Here's my solution. It's most surely not the fastest, but it can be fast.
Despite the availability of HighLine and others, I still am not adept at setting up command-line processing. It just takes too long for such a menial task. So mine takes four arguments, in order:
* The first word
* The second word
* A max recursion depth (more below)
* The path to a dictionary file
(I used 12dicts's "2of12inf" in my testing. My own /usr/share/dict/words didn't even have the word "rats" in it, and was filled with all sorts of stupid password-testing non-words.)
Rather than learn Djikstra's algorithm, I stubbornly yet-again chose to come up with my own shortest-path algorithm. Mine does a single-ended depth-first search, but uses a global variable to keep track of the shortest path found so far, and stops any paths which surpass that limit.
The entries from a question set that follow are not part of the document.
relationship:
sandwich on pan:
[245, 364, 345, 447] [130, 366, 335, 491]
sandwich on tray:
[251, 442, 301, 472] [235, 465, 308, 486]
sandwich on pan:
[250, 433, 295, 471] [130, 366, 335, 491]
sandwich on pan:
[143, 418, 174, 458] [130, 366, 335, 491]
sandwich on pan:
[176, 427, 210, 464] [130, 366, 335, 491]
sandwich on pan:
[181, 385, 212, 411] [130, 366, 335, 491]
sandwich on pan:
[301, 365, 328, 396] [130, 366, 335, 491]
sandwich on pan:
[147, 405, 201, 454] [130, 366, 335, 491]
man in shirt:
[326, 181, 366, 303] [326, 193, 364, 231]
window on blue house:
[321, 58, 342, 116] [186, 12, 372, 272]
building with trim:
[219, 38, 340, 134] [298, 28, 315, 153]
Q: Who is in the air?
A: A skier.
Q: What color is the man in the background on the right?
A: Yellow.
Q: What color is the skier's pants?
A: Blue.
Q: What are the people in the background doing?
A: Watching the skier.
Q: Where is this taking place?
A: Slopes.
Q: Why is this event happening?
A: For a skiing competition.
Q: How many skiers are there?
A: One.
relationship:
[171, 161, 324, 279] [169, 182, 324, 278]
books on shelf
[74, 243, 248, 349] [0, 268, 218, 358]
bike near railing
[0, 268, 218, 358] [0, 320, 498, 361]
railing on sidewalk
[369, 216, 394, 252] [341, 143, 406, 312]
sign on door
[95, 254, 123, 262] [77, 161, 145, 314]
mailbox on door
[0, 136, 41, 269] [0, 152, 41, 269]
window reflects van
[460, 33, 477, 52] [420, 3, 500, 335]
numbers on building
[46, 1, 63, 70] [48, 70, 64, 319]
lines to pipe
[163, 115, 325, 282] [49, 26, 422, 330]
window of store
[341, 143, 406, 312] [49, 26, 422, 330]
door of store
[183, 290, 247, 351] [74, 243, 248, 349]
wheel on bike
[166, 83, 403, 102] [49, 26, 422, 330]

(Due to some fencepost error in my thinking, if it finds a 10-item chain, it will keep finding other 10-item chains until it finds a 9-item chain. I was too lazy to think about the problem and figure out where it lay; I kept trying "empirical programming" ("Let's see what happens when I change this from >= to >...") but never found the right combination to get it pared down properly. This is why I know mine will not be the fastest
Before I implemented the $max_depth aspect, my algorithm would merrily dive 1600 levels deep and overflow the stack. By starting off with a reasonable maximum depth, I both prevent that and (with a good guess at what chain length I might be able to find) can massively speed things up.
For example, using a pair of words that is particularly hard for my algorithm to find the chain for:
[Slim:~/Sites/Ruby] gavinkis% ruby -d wordchains.rb crate primp 12
Finding chain between crate and primp using ./12dicts-4/2of12inf.txt, going no deeper than 12
...
425.621661 seconds elapsed
[Slim:~/Sites/Ruby] gavinkis% ruby -d wordchains.rb crate primp 10
Finding chain between crate and primp using ./12dicts-4/2of12inf.txt, going no deeper than 10
...
17.003073 seconds elapsed
[Slim:~/Sites/Ruby] gavinkis% ruby -d wordchains.rb crate primp 8
Finding chain between crate and primp using ./12dicts-4/2of12inf.txt, going no deeper than 8
...
3.069903 seconds elapsed
[Slim:~/Sites/Ruby] gavinkis% ruby -d wordchains.rb crate primp 6
Finding chain between crate and primp using ./12dicts-4/2of12inf.txt, going no deeper than 6
...
(no path found)
1.527844 seconds elapsed
I kept meaning to try a solution that does a double-ended 'blossom', spreading out from the two end words and seeing if any of the available words in each word intersect. Because I had limited programming time, I didn't get to try this out; I was concerned that it would be a memory hog. Possibly it would have been uber fast.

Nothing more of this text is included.